A lire, décidément !
J'ai découvert Abdennour Bidar lors de l'émission sur la 5 le dimanche matin, le bateau livre. Son intervention m'avait vivement intéressée et je me suis donc empressée de lire son texte "non conforme". Je n'ai pas été déçue. En ces temps où le leitmotiv de l'insécurité due à l'Islam revient comme antienne, il importe de découvrir ce récit. L'écriture de Abdennour Bidar est fluide, intelligente, et son témoignage, très déroutant et important. Philosophe, loin des interventions médiatiques à la petite semaine, véritable enseignant, engagé avec la volonté de convaincre, persuader pour une cause qui dépasse les clichés de la religion, du communautarisme, ses propos m'ont apporté matière à réflexion, questionnement et analyse parce qu'il fait la part belle à l'intelligence et à l'humanité.

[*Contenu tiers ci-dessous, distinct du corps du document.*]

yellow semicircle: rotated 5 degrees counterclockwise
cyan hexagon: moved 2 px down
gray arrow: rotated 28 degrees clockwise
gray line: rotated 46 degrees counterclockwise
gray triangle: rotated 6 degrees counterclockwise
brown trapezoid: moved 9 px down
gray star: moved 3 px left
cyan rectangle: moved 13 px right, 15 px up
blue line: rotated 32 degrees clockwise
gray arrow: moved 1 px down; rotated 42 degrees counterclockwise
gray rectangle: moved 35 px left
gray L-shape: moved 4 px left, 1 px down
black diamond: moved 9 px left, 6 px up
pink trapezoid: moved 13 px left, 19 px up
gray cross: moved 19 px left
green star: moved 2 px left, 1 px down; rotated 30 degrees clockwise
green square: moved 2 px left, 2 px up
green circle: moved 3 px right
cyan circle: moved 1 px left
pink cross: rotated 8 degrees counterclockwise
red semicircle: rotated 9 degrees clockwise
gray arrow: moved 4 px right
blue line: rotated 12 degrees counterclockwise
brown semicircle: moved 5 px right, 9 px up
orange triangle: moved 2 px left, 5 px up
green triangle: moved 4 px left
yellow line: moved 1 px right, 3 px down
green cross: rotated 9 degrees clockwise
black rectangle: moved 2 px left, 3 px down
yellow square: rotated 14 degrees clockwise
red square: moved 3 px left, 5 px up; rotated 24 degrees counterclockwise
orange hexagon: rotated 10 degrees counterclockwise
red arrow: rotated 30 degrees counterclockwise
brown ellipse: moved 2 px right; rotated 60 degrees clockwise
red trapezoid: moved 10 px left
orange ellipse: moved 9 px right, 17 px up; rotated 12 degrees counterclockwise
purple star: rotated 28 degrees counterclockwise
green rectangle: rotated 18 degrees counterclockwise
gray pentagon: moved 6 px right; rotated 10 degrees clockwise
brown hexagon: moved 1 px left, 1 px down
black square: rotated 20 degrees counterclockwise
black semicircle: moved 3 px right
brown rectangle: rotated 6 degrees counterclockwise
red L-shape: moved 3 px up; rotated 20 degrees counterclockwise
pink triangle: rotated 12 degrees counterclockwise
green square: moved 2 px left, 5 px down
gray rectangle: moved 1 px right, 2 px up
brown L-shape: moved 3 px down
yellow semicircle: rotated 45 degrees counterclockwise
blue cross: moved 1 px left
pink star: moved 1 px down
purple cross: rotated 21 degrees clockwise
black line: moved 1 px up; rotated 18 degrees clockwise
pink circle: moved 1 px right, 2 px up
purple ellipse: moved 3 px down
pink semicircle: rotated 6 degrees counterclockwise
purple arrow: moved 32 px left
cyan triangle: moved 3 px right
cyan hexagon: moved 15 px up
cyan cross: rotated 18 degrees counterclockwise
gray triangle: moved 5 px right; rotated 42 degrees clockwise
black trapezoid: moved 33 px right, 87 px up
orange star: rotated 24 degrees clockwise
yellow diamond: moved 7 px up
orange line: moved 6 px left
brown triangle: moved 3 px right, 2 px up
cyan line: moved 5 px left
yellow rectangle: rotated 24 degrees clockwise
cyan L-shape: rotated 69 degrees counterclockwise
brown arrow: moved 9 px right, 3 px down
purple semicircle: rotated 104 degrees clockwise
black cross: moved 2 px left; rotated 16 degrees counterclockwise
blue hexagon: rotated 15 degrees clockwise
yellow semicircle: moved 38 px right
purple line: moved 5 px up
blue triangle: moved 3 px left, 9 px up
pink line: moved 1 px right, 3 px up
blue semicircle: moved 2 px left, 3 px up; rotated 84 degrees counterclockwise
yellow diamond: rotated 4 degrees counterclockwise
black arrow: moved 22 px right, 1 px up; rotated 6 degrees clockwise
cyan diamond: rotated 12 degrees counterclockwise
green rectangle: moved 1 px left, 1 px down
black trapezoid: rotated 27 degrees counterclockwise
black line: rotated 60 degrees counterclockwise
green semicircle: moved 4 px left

" L'humanisme, culte de la grandeur de l'homme. Depuis l'Antiquité grecque et le monothéisme juif, chrétien, musulman, jusqu'aux Lumières du XVIIIème siècle, en passant par la Renaissance, c'est la seule gloire que notre civilisation a proclamée : celle de l'homme, qu'il soit Ulysse aux mille tours, Prométhée volant le feu aux dieux, Jésus mort et ressuscité, puis, dans les Temps Modernes, surhomme "maître et possesseur de la Nature" régnant sur elle grâce à la puissance sans limite de ses machines.
L'homme, l'homme et encore l'homme. Divinisation de l'humain propre à l'Occident, homme déifié depuis les premières heures de notre histoire comme "Fils de Dieu", jusqu'à sa sacralisation moderne à travers la proclamation de ses droits inviolables. Nous avons toujours cru en l'homme et nous pensions que sa gloire allait continuer infiniment de s'étendre, sans jamais rencontrer de limites. Rien n'avait jusque-là durablement ébranlé cette espérance humaniste. La civilisation avait obstinément continué d'avancer dans son sens malgré le mal fait à l'homme au cours des siècles, certaine d'abattre un par un tous les obstacles à notre dignité, aussi bien la misère, la violence, l'injustice, la maladie que peut-être même la mort, dont notre science un jour vaincrait la malédiction.
Cette foi plurimillénaire en l'homme s'était d'ailleurs beaucoup transformée, depuis son origine religieuse exaltant l'homme comme "image de Dieu" jusqu'à sa version scientifique imaginant un être humain doué d'une Raison tellement puissante qu'elle lui permettrait de percer tous les mystères de l'univers. Mais sous des formes diverses, elle avait perduré jusqu'au XXème siècle. C'est seulement alors que, soudain, elle a été brisée net. Brutalement, " les Lumières se sont éteintes". Effondrement de toutes les espérances d'un progrès humain infini, accumulées par les siècles et promises par ce fameux siècle des Lumières où l'on avait écrit la première version des Droits de l'homme, rendant la dignité de sa personne inviolable. Tout cela venait tout à coup d'être anéanti, détruit, complètement dispersé."